• _Task item_: The answer must be the full listing, reproduced without any change.

• _Record extracts_:
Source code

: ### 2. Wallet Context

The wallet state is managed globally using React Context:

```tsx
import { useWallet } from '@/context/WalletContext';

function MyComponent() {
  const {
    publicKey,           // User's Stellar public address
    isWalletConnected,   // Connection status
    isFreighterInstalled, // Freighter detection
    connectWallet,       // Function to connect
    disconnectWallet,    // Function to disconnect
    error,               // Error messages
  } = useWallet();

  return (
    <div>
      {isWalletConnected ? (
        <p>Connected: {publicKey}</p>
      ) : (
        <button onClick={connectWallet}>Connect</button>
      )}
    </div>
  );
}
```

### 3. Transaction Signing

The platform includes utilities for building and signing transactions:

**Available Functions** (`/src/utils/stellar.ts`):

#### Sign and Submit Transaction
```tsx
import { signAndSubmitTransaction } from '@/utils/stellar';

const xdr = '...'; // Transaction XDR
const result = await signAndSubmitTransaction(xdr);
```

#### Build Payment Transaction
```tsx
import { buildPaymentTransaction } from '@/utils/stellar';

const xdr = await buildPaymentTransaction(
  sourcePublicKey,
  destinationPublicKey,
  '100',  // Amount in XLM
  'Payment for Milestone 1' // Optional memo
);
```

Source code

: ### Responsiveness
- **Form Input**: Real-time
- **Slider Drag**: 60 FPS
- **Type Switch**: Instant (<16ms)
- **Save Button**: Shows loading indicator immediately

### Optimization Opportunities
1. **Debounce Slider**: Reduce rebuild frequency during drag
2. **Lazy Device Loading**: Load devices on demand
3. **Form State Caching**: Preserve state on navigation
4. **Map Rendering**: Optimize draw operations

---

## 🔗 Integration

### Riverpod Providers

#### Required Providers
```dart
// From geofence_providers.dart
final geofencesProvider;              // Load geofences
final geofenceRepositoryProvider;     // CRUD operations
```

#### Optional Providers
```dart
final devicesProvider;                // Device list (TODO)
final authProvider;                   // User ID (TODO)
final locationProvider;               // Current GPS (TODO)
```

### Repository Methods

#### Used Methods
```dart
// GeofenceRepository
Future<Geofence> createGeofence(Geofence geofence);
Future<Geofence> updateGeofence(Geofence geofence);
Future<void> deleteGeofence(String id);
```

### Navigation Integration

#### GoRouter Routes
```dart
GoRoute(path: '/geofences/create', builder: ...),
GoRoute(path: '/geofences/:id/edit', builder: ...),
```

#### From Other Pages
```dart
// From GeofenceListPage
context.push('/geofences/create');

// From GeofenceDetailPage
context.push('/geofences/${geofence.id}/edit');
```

• _Reply to the task_:
Source code

: ### 2. Wallet Context

The wallet state is managed globally using React Context:

```tsx
import { useWallet } from '@/context/WalletContext';

function MyComponent() {
  const {
    publicKey,           // User's Stellar public address
    isWalletConnected,   // Connection status
    isFreighterInstalled, // Freighter detection
    connectWallet,       // Function to connect
    disconnectWallet,    // Function to disconnect
    error,               // Error messages
  } = useWallet();

  return (
    <div>
      {isWalletConnected ? (
        <p>Connected: {publicKey}</p>
      ) : (
        <button onClick={connectWallet}>Connect</button>
      )}
    </div>
  );
}
```

### 3. Transaction Signing

The platform includes utilities for building and signing transactions:

**Available Functions** (`/src/utils/stellar.ts`):

#### Sign and Submit Transaction
```tsx
import { signAndSubmitTransaction } from '@/utils/stellar';

const xdr = '...'; // Transaction XDR
const result = await signAndSubmitTransaction(xdr);
```

#### Build Payment Transaction
```tsx
import { buildPaymentTransaction } from '@/utils/stellar';

const xdr = await buildPaymentTransaction(
  sourcePublicKey,
  destinationPublicKey,
  '100',  // Amount in XLM
  'Payment for Milestone 1' // Optional memo
);
```

Source code

: ### Responsiveness
- **Form Input**: Real-time
- **Slider Drag**: 60 FPS
- **Type Switch**: Instant (<16ms)
- **Save Button**: Shows loading indicator immediately

### Optimization Opportunities
1. **Debounce Slider**: Reduce rebuild frequency during drag
2. **Lazy Device Loading**: Load devices on demand
3. **Form State Caching**: Preserve state on navigation
4. **Map Rendering**: Optimize draw operations

---

## 🔗 Integration

### Riverpod Providers

#### Required Providers
```dart
// From geofence_providers.dart
final geofencesProvider;              // Load geofences
final geofenceRepositoryProvider;     // CRUD operations
```

#### Optional Providers
```dart
final devicesProvider;                // Device list (TODO)
final authProvider;                   // User ID (TODO)
final locationProvider;               // Current GPS (TODO)
```

### Repository Methods

#### Used Methods
```dart
// GeofenceRepository
Future<Geofence> createGeofence(Geofence geofence);
Future<Geofence> updateGeofence(Geofence geofence);
Future<void> deleteGeofence(String id);
```

### Navigation Integration

#### GoRouter Routes
```dart
GoRoute(path: '/geofences/create', builder: ...),
GoRoute(path: '/geofences/:id/edit', builder: ...),
```

#### From Other Pages
```dart
// From GeofenceListPage
context.push('/geofences/create');

// From GeofenceDetailPage
context.push('/geofences/${geofence.id}/edit');
```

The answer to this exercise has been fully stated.